As part of our commitment to environmental sustainability, we evaluated the possibility of installing a solar energy (photovoltaic) plant to generate electricity for the Academy through a power purchase agreement. Through the power purchase agreement, a third party would install the solar energy plant and recoup their capital investment over the period of the agreement. Over the course of this evaluation, we determined that although it was not prudent to move to solar energy at that time, we realized the importance of getting “solar ready”. What does it mean for the Harrisburg Academy to get “solar ready”?

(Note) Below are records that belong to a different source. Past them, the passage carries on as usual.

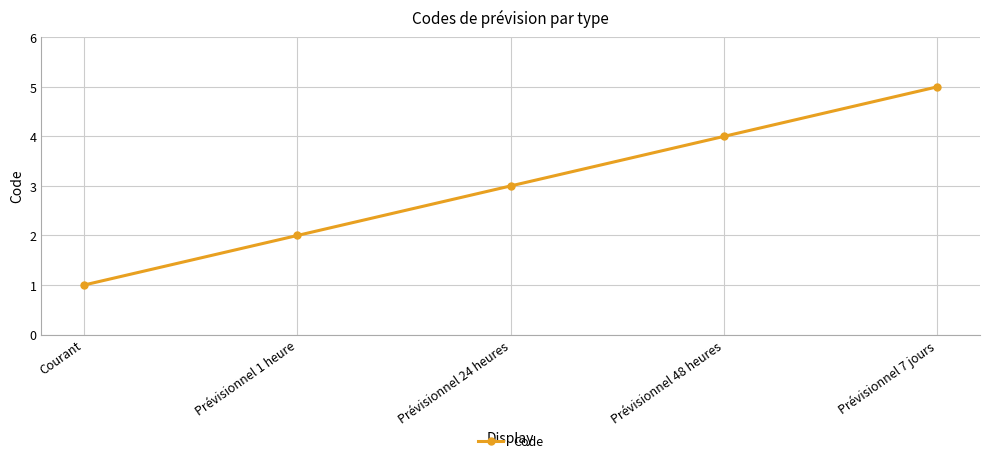

What is the maximum value shown in the chart?

5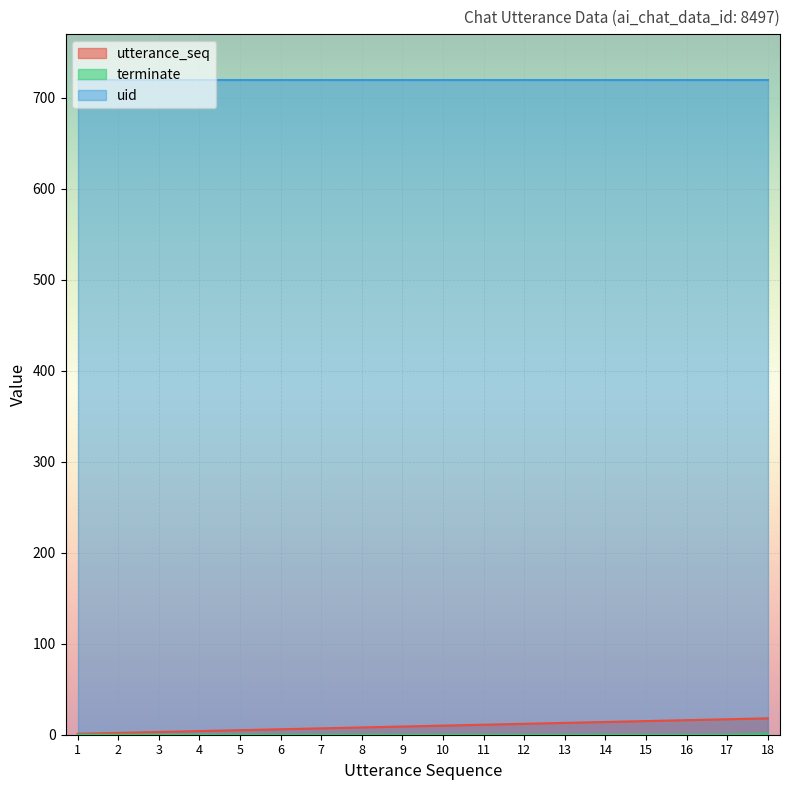

True or false: terminate has more than 0 points higher than both neighbors.

False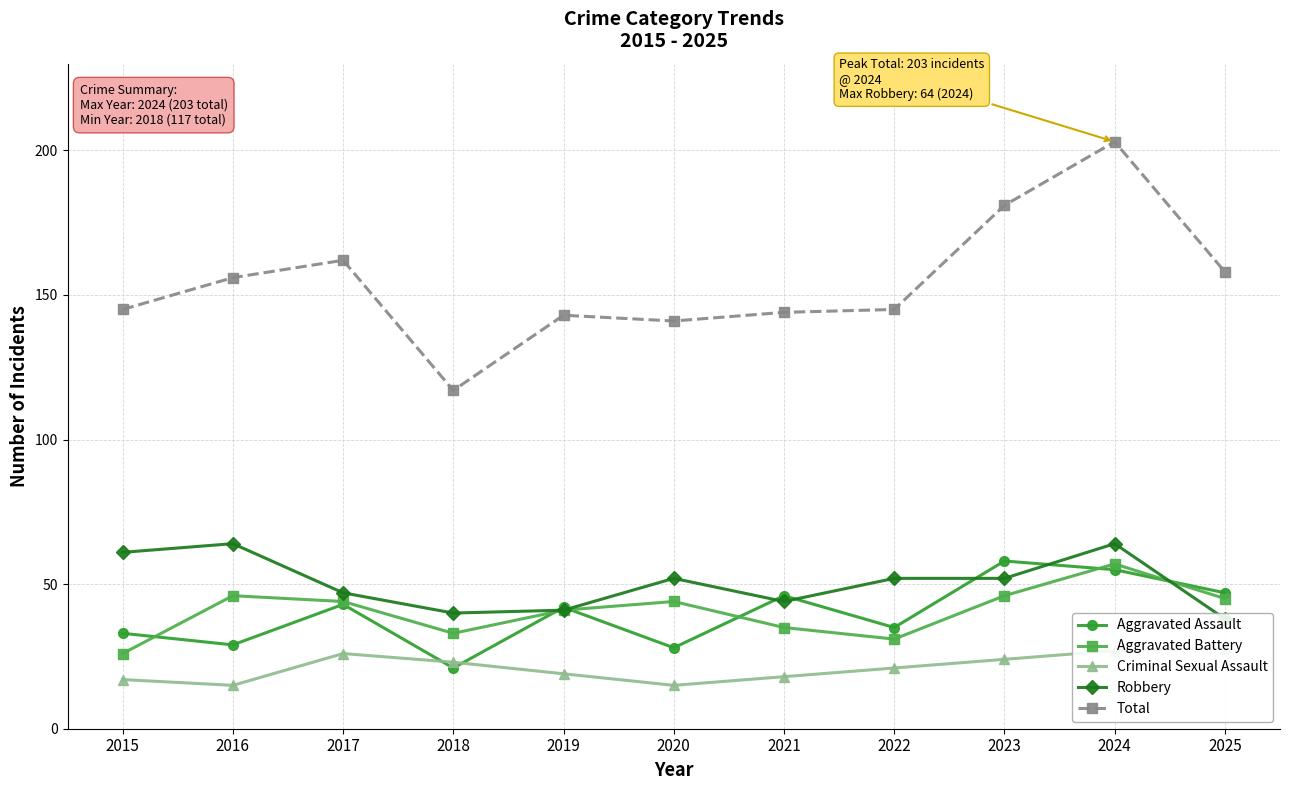

What is the average value of the Robbery series?

50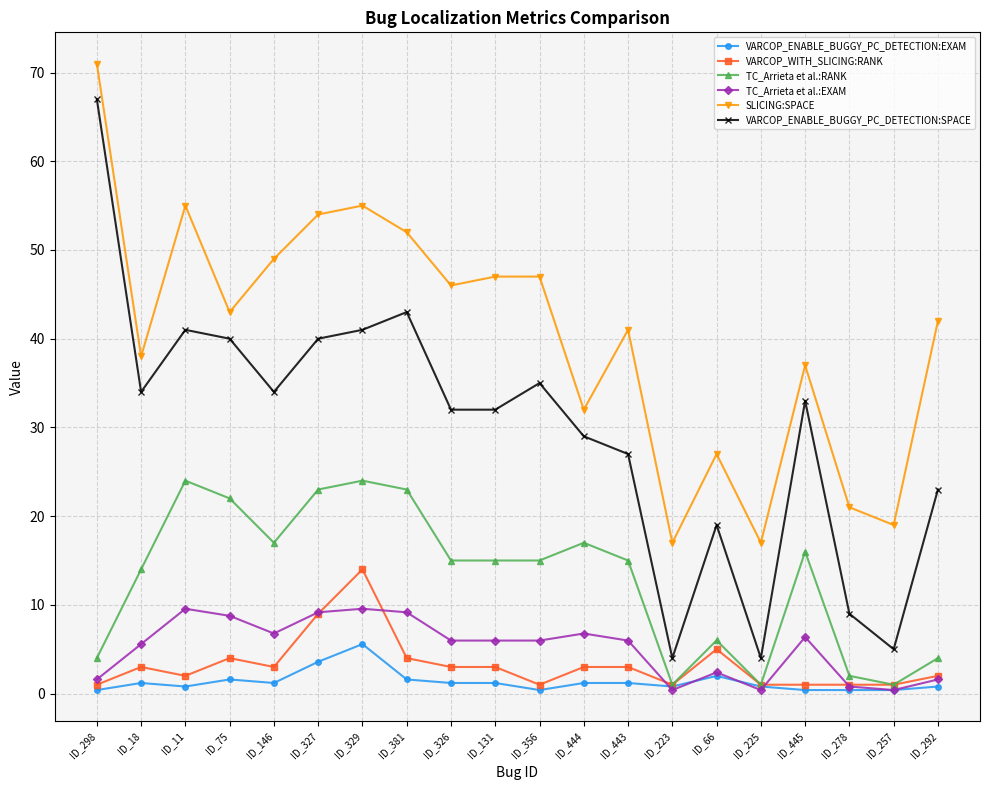

True or false: VARCOP_ENABLE_BUGGY_PC_DETECTION:EXAM has a value of 0.4 at ID_356.

True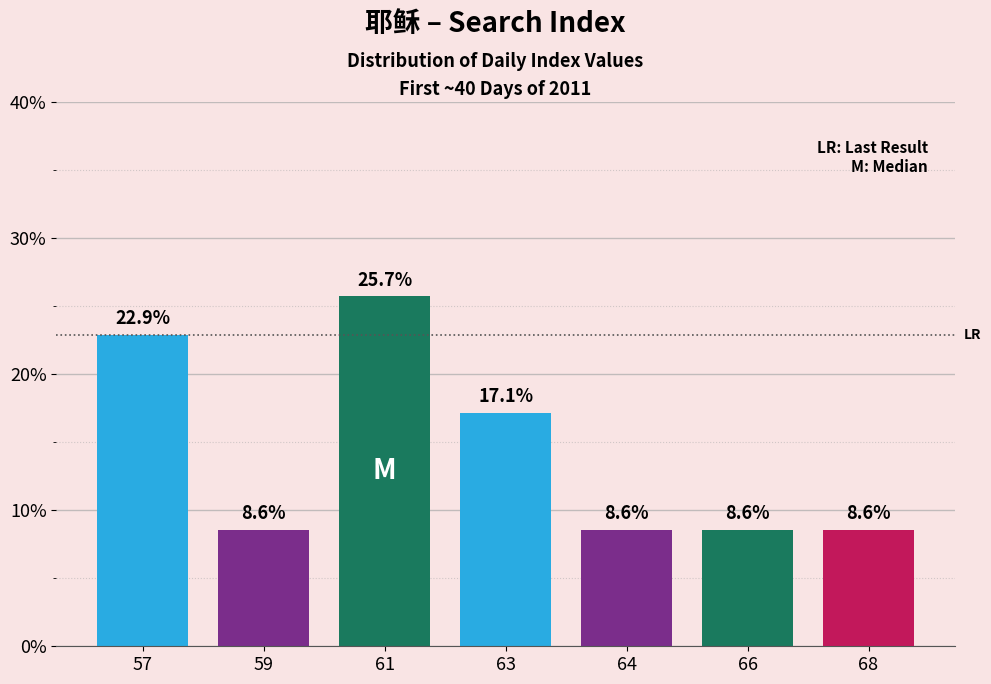

How many distinct data groups are displayed?

1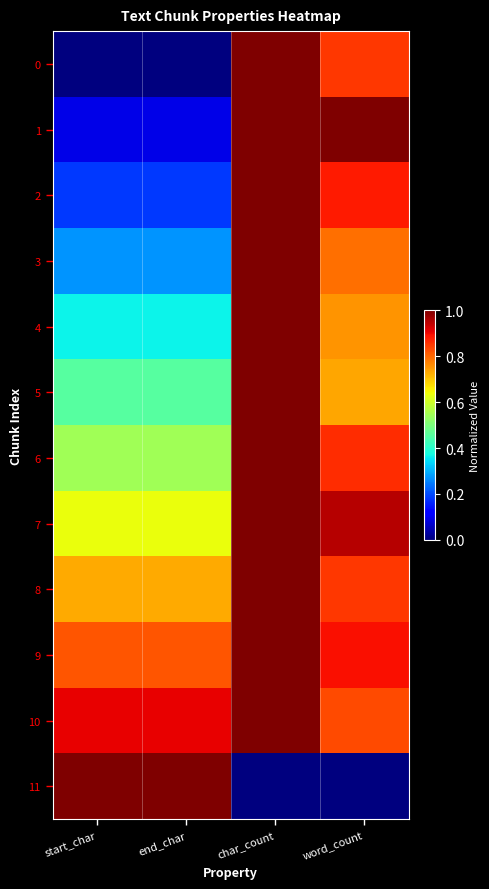

Which series has the largest total across all categories?

10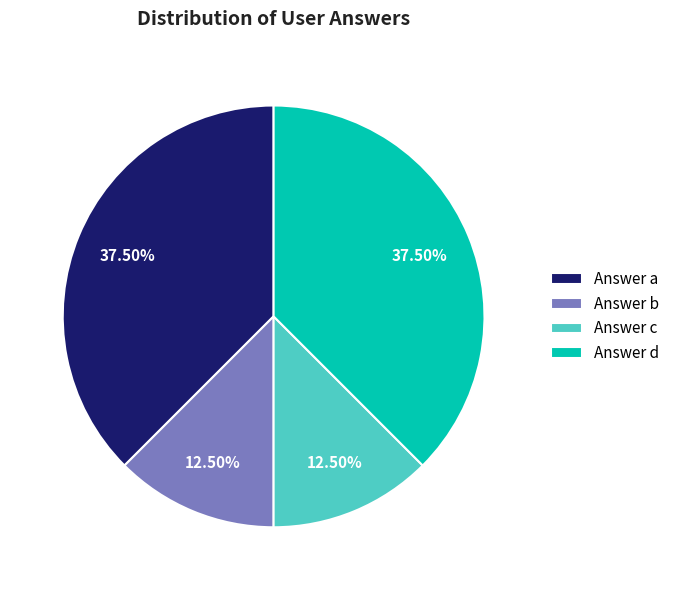

Which has a higher value, Answer b or Answer d?

Answer d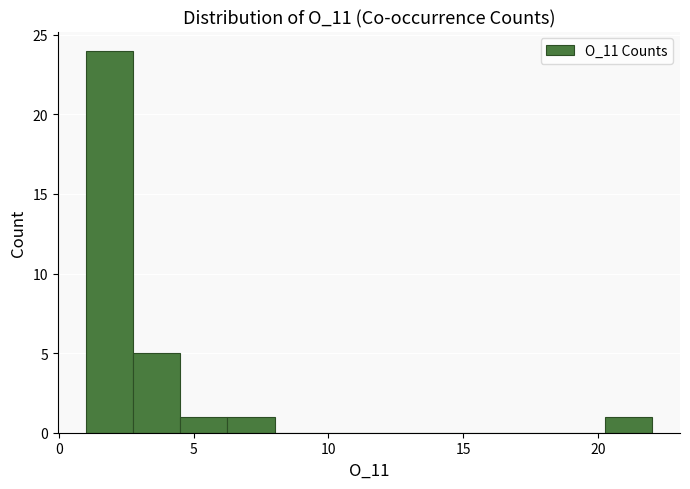

Around what value on the x-axis is the tallest bar? Give the approximate position of its centre, as read against the axis.

2.0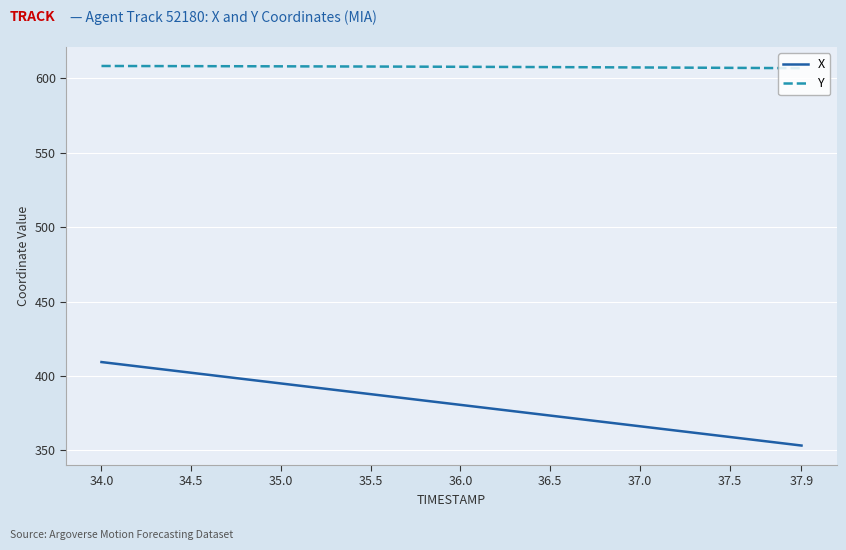

Rank the series by their maximum value, from highest to lowest.

Y, X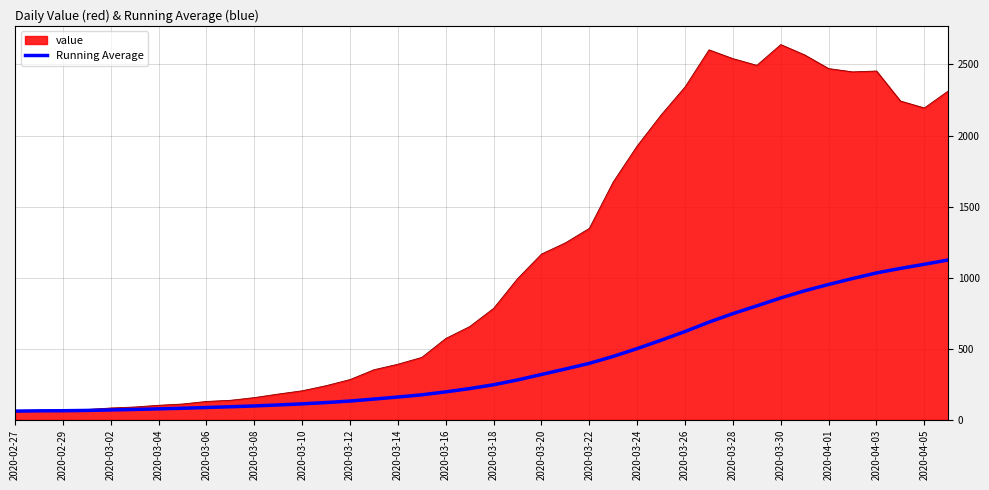

Which series has the largest range (max minus min)?

value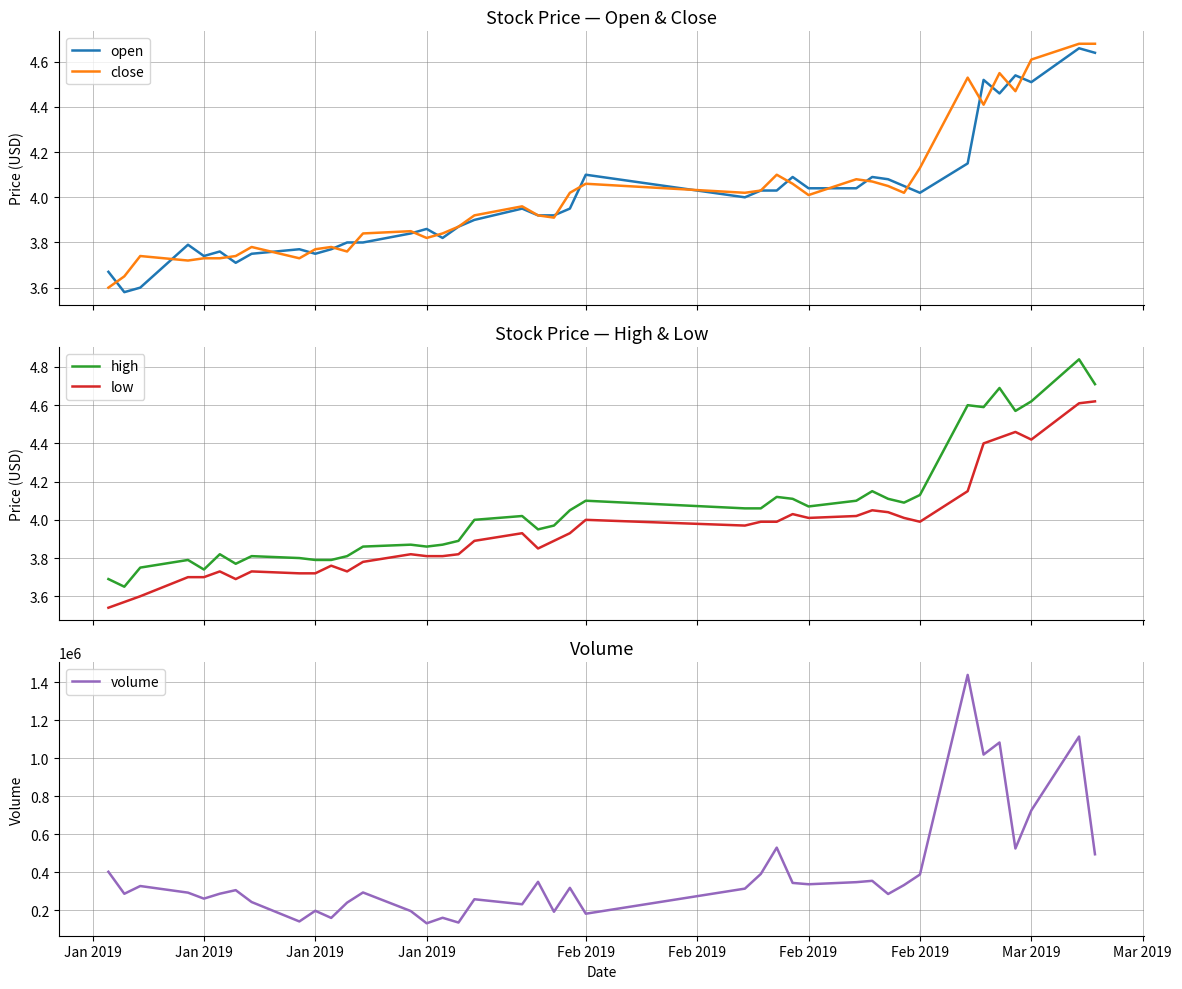

True or false: high and low intersect in this chart.

False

Getting “solar ready” involves identifying and taking proactive steps so that when a future opportunity presents to move to solar power or another renewable form of energy the Harrisburg Academy will be best positioned to make that transition.
Reduce electrical load and consumption: First, the most sustainable energy is energy not used. One of the key steps to getting “solar ready” is to reduce electricity load and consumption. Last summer marked the culmination of a series of capital projects to reduce the Harrisburg Academy’s electricity load and consumption. These projects included replacing inefficient lighting and electric heating units with more efficient units.
Improve the physical plant: On first look, the building’s roofs are ideally suited for photovoltaic panels. However, after evaluation, several roofs will require replacement in the near term and certainly before installation of solar panels. The replacement of these roofs is included in the Academy’s capital plan.
Evaluate power purchasing options: Electricity pricing has been volatile since electricity rate caps expired December 31, 2009. The Academy purchases electricity through a buying group that is able to best leverage the fluctuations in the marketplace. One of the advantages of the power purchase agreement is to decrease exposure to the volatility of electricity prices and improve budgeting. However, before entering into a long-term agreement, the marketplace needs to be more stable to ensure the rate locked in through the power purchase agreement is competitive.
We are committed to the environmental sustainability of the Harrisburg Academy and will continue to evaluate options and alternatives going forward.